How DC:DC Converters Help Give EV Batteries a Second Life

At this risk of stating the obvious, electric vehicles (EVs) are becoming more popular with high double-digit adoption growth rates forecast well into the 2030s. The heart of the electric vehicle is its rechargeable battery. As a rule of thumb, EV batteries generally last for about 5 – 8 years and typically need to be replaced when they reach a state of health (SOH) of about 70%, meaning they reach a point where they can hold 70% of the charge they could when they were new.

Even at 70% SOH, there is a lot of tread left on those tires! So much so, that there is a significant market opportunity in repurposing these batteries for use in stationary battery energy storage systems (BESS). Couple this with the fact that a used EV battery can cost anywhere between 25% to 35% less than a new battery module and the case for reusing them gets more compelling. A recent study from Circular Energy Storage estimated this market opportunity could be as large as $4.2 billion by 2025. This article will explain how galvanically isolated DC:DC converters like Alencon’s BOSS can help ease the transition of an EV battery into its second life as part of a stationary BESS.

Figure 1: Second life EV batteries can be an attractive choice for inclusion in large scale battery energy storage systems (BESS) because they can cost 25% to 35% less than new batteries. (Source: Ambrose, Union of Concerned Scientists, Blog, May 27, 2020)

Voltage Step Up

One of the challenges in using second life EV batteries in BESS projects is the large disparity in voltage between these batteries and today’s modern 1000- and 1500-volt inverters. Most second life EV batteries tend to have relatively low voltage charge profiles by grid scale applications standards. A typical second life EV battery may have a charge-discharge voltage between 300 - 400 volts. A typical 1000 volt battery inverter (or PV inverter when DC coupling second life batteries with PV inverters) will have an operating voltage between 550 - 850 volts, while more commonly adopted 1500 volt inverters will operate between 900 - 1400 volts. This means getting a second life battery to work with a grid scale inverter is going to require a significant voltage boost, one so large that it is out of the range of most traditional “buck boost” converters.

Alencon’s BOSS uses a patented, galvanically isolated approach to overcome this large voltage gap. Through the use of a unique, high-frequency transformer, the BOSS can easily boost the voltage from a lower voltage second life EV battery to a 1000- or 1500-volt inverter. This ability will allow second life EV batteries to be used with modern day, grid tied inverters.

Figure 2: Alencon’s BOSS utilizes a unique, on-board, hi-frequency transformer to map the large voltage difference between second life EV batteries and modern, grid tied inverters

Charge Balancing

To paraphrase a line from the 1990s movie Forrest Gump, second life EV batteries are like a box of chocolates from an SOH perspective - you never know what you are going to get. Since different second life EV battery “packs” can have varying SOH (after all, not everyone drives the same way!), the amount of charge they can take when placed into service in their second life can differ significantly.
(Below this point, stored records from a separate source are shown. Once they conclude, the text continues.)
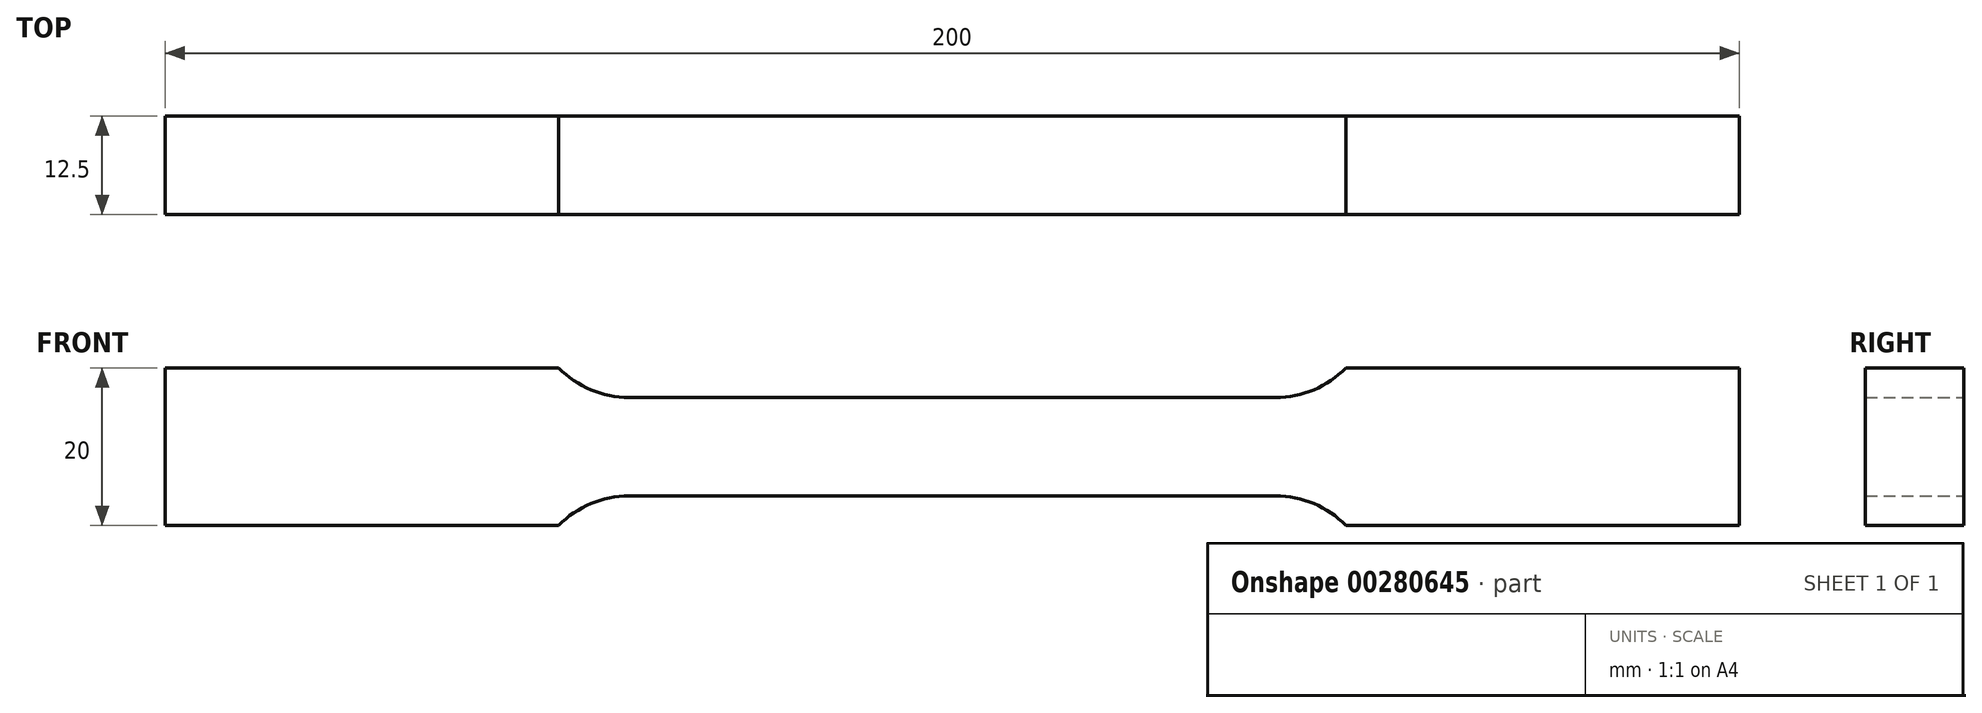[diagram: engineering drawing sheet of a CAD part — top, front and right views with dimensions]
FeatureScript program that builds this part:
annotation { "Feature Type Name" : "Feature", "Feature Type Description" : "" }
export const myFeature = defineFeature(function(context is Context, id is Id, definition is map)
    precondition{}
    {
        {
            var Q0;
            Q0=qCreatedBy(makeId("Front.planeOp"),FACE);
            var sketch = newSketch(context, id + "F0", { "sketchPlane" : qUnion([Q0])});
            skLineSegment(sketch, "E0", {"start": v(0, 6.25) * mm, "end": v(41.07, 6.25) * mm});
            skArc(sketch, "E1", {"start": v(41.07, 6.25) * mm, "mid": v(45.91, 7.23) * mm, "end": v(50, 10) * mm});
            skLineSegment(sketch, "E2", {"start": v(50, 10) * mm, "end": v(100, 10) * mm});
            skLineSegment(sketch, "E3", {"start": v(100, 10) * mm, "end": v(100, 0) * mm});
            skLineSegment(sketch, "E4.MirrorCS", {"start": v(0, -6.25) * mm, "end": v(41.07, -6.25) * mm});
            skArc(sketch, "E5.MirrorCS", {"start": v(41.07, -6.25) * mm, "mid": v(45.91, -7.23) * mm, "end": v(50, -10) * mm});
            skLineSegment(sketch, "E6.MirrorCS", {"start": v(100, -10) * mm, "end": v(100, 0) * mm});
            skLineSegment(sketch, "E7.MirrorCS", {"start": v(50, -10) * mm, "end": v(100, -10) * mm});
            skArc(sketch, "E8.MirrorCS", {"start": v(-41.07, 6.25) * mm, "mid": v(-45.91, 7.23) * mm, "end": v(-50, 10) * mm});
            skLineSegment(sketch, "E9.MirrorCS", {"start": v(-50, 10) * mm, "end": v(-100, 10) * mm});
            skArc(sketch, "E10.MirrorCS", {"start": v(-41.07, -6.25) * mm, "mid": v(-45.91, -7.23) * mm, "end": v(-50, -10) * mm});
            skLineSegment(sketch, "E11.MirrorCS", {"start": v(0, 6.25) * mm, "end": v(-41.07, 6.25) * mm});
            skLineSegment(sketch, "E12.MirrorCS", {"start": v(-100, -10) * mm, "end": v(-100, 0) * mm});
            skLineSegment(sketch, "E13.MirrorCS", {"start": v(0, -6.25) * mm, "end": v(-41.07, -6.25) * mm});
            skLineSegment(sketch, "E14.MirrorCS", {"start": v(-100, 10) * mm, "end": v(-100, 0) * mm});
            skLineSegment(sketch, "E15.MirrorCS", {"start": v(-50, -10) * mm, "end": v(-100, -10) * mm});
            skSolve(sketch);
        }
        {
            var Q0;
            Q0 = qSketchRegion(id + "F0", true);
            var Q1;
            Q1=sQuery(id+"F0.wireOp",EDGE,"E0");
            extrude(context, id + "F1", {"entities" : qUnion([Q0]), "surfaceEntities" : qUnion([Q1]), "endBound" : BoundingType.SYMMETRIC, "depth" : 12.5 * mm});
        }
    });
To get the most ‘juice’ out of a second life EV battery, you may want to consider charging each rack of second life batteries individually to assure the desired, optimal state of charge (SOC). In many, new, large-scale battery energy storage systems, new battery racks are often placed in parallel and provided the same voltage. This approach works well enough when all the battery racks have the same state of health, as is the case with brand new battery racks.

Figure 3: Alencon’s BOSS allows individual racks of batteries to charged independently to optimize their state of charge.

Placing many second life battery racks in parallel and applying the same charge or discharge voltage across all of them will quite likely cause some racks to be underutilized. This occurs because voltage dictates how quickly a battery will be charged. A battery with a “worse” SOH will “fill up” faster than a “healthier” battery. Thus, applying the same voltage across several second life batteries with varying SOH will only allow the entire system to be charged up to the level of the “least healthy” battery. The Alencon BOSS offers the ability to charge each battery rack independently. The BOSS can assure a second life EV battery lives up to its full potential in a battery energy storage system before it reaches the end of its useful life and is ready to go to its final resting place – the recycling bin.

Figure 4: As a battery’s state of health (SOH) deteriorates, the battery’s capacity to hold charge diminishes. If you think of a battery as a cylinder of energy, this is analogous to plaque building up on the walls of the cylinder, serving to decrease the cylinder’s fillable volume, or in this case the capacity of the battery to hold charge. When a battery has less capacity due to a worse SOH, it reaches its peak charge faster because it has less 'volume' to hold charge. Thie level of charge of a battery is changed by applying voltage to them. Thus, charging batteries with differing states of health with the same voltage, as is often the case with second life EV batteries, will result in uneven utilization. This uneven utilization occurs when using a monolithic charger or single inverter, as shown in the picture on the left. With the Alencon BOSS, as shown on the right, each rack can be charged individually with a separate voltage to achieve the optimal state of charge of each battery, regardless of their SOH. This rack level charging approach can make more efficient use of second life EV batteries in BESS systems.